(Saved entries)
◇ ◇ ◇

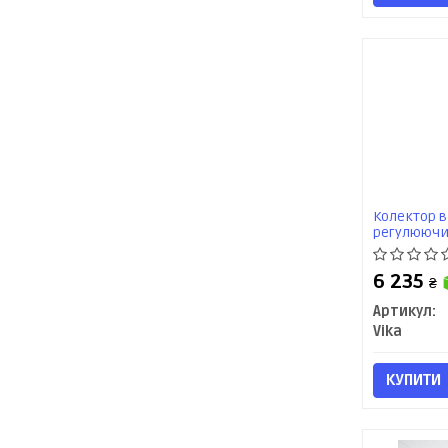
Колектор 
регулюючи
(довгий вих
Jetta (11-14
6 235
₴
Артикул:
Vika
КУПИТИ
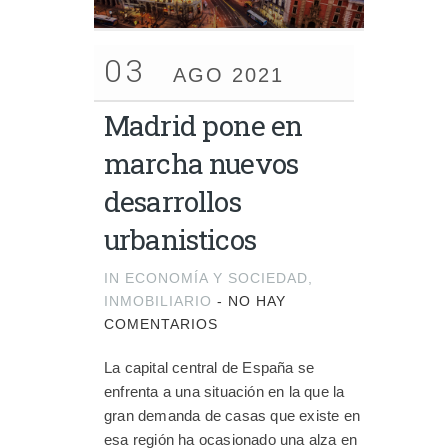
03
AGO 2021
Madrid pone en
marcha nuevos
desarrollos
urbanisticos
IN
ECONOMÍA Y SOCIEDAD
,
INMOBILIARIO
-
NO HAY
COMENTARIOS
La capital central de España se
enfrenta a una situación en la que la
gran demanda de casas que existe en
esa región ha ocasionado una alza en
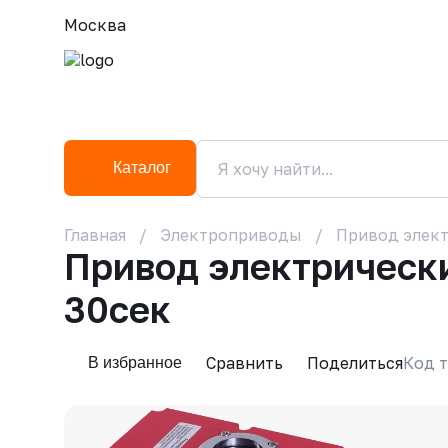
Москва
Каталог
Главная
Электроприводы
Привод элект
Привод электрически
30сек
Сравнить
Поделиться
Код т
В избранное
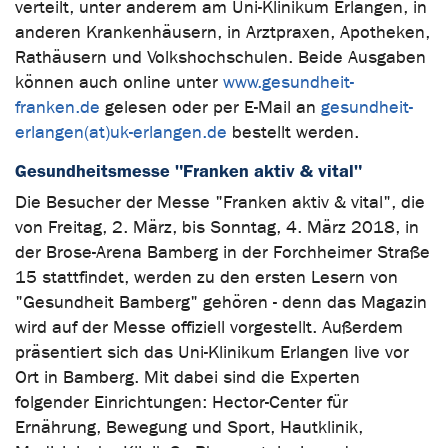
verteilt, unter anderem am Uni-Klinikum Erlangen, in
anderen Krankenhäusern, in Arztpraxen, Apotheken,
Rathäusern und Volkshochschulen. Beide Ausgaben
können auch online unter
www.gesundheit-
franken.de
gelesen oder per E-Mail an
gesundheit-
erlangen(at)uk-erlangen.de
bestellt werden.
Gesundheitsmesse "Franken aktiv & vital"
Die Besucher der Messe "Franken aktiv & vital", die
von Freitag, 2. März, bis Sonntag, 4. März 2018, in
der Brose-Arena Bamberg in der Forchheimer Straße
15 stattfindet, werden zu den ersten Lesern von
"Gesundheit Bamberg" gehören - denn das Magazin
wird auf der Messe offiziell vorgestellt. Außerdem
präsentiert sich das Uni-Klinikum Erlangen live vor
Ort in Bamberg. Mit dabei sind die Experten
folgender Einrichtungen: Hector-Center für
Ernährung, Bewegung und Sport, Hautklinik,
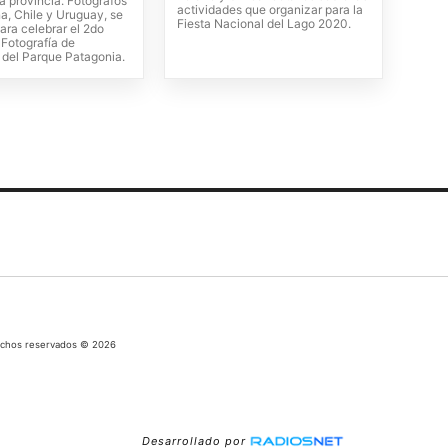
a provincia. Fotógrafos
actividades que organizar para la
a, Chile y Uruguay, se
Fiesta Nacional del Lago 2020.
ara celebrar el 2do
 Fotografía de
 del Parque Patagonia.
echos reservados © 2026
Desarrollado por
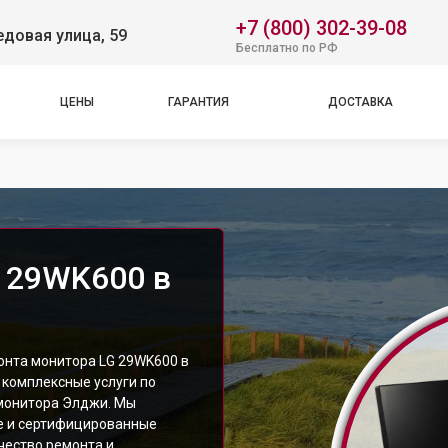
+7 (800) 302-39-08
довая улица, 59
Бесплатно по РФ
ЦЕНЫ
ГАРАНТИЯ
ДОСТАВКА
 29WK600 в
онта монитора LG 29WK600 в
 комплексные услуги по
монитора Элджи. Мы
е и сертифицированные
чество ремонта и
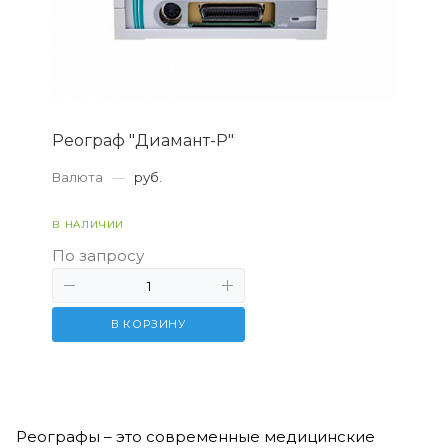
Реограф "Диамант-Р"
Валюта
—
руб.
В НАЛИЧИИ
По запросу
В КОРЗИНУ
Реографы – это современные медицинские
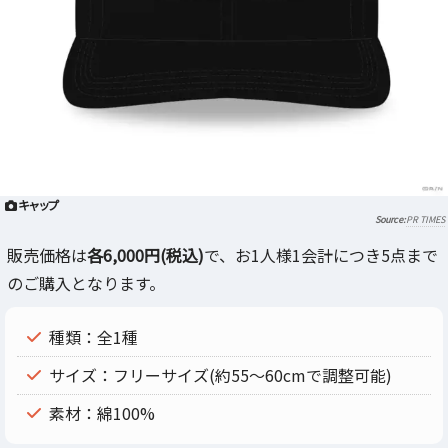
キャップ
PR TIMES
販売価格は
各6,000円(税込)
で、お1人様1会計につき5点まで
のご購入となります。
種類：全1種
サイズ：フリーサイズ(約55～60cmで調整可能)
素材：綿100%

◇ ◇ ◇

Instructions to follow: Reproduce every line of text in the saved entries above word for word, leaving out the pictures.

Response box:
Колектор 
регулюючи
(довгий вих
Jetta (11-14
6 235
₴
Артикул:
Vika
КУПИТИ
03
AGO 2021
Madrid pone en
marcha nuevos
desarrollos
urbanisticos
IN
ECONOMÍA Y SOCIEDAD
,
INMOBILIARIO
-
NO HAY
COMENTARIOS
La capital central de España se
enfrenta a una situación en la que la
gran demanda de casas que existe en
esa región ha ocasionado una alza en
Москва
Каталог
Главная
Электроприводы
Привод элект
Привод электрически
30сек
Сравнить
Поделиться
Код т
В избранное
verteilt, unter anderem am Uni-Klinikum Erlangen, in
anderen Krankenhäusern, in Arztpraxen, Apotheken,
Rathäusern und Volkshochschulen. Beide Ausgaben
können auch online unter
www.gesundheit-
franken.de
gelesen oder per E-Mail an
gesundheit-
erlangen(at)uk-erlangen.de
bestellt werden.
Gesundheitsmesse "Franken aktiv & vital"
Die Besucher der Messe "Franken aktiv & vital", die
von Freitag, 2. März, bis Sonntag, 4. März 2018, in
der Brose-Arena Bamberg in der Forchheimer Straße
15 stattfindet, werden zu den ersten Lesern von
"Gesundheit Bamberg" gehören - denn das Magazin
wird auf der Messe offiziell vorgestellt. Außerdem
präsentiert sich das Uni-Klinikum Erlangen live vor
Ort in Bamberg. Mit dabei sind die Experten
folgender Einrichtungen: Hector-Center für
Ernährung, Bewegung und Sport, Hautklinik,
a provincia. Fotógrafos
actividades que organizar para la
a, Chile y Uruguay, se
Fiesta Nacional del Lago 2020.
ara celebrar el 2do
 Fotografía de
 del Parque Patagonia.
echos reservados © 2026
Desarrollado por
+7 (800) 302-39-08
довая улица, 59
Бесплатно по РФ
ЦЕНЫ
ГАРАНТИЯ
ДОСТАВКА
 29WK600 в
онта монитора LG 29WK600 в
 комплексные услуги по
монитора Элджи. Мы
е и сертифицированные
чество ремонта и
Реограф "Диамант-Р"
Валюта
—
руб.
В НАЛИЧИИ
По запросу
В КОРЗИНУ
Реографы – это современные медицинские
キャップ
PR TIMES
販売価格は
各6,000円(税込)
で、お1人様1会計につき5点まで
のご購入となります。
種類：全1種
サイズ：フリーサイズ(約55～60cmで調整可能)
素材：綿100%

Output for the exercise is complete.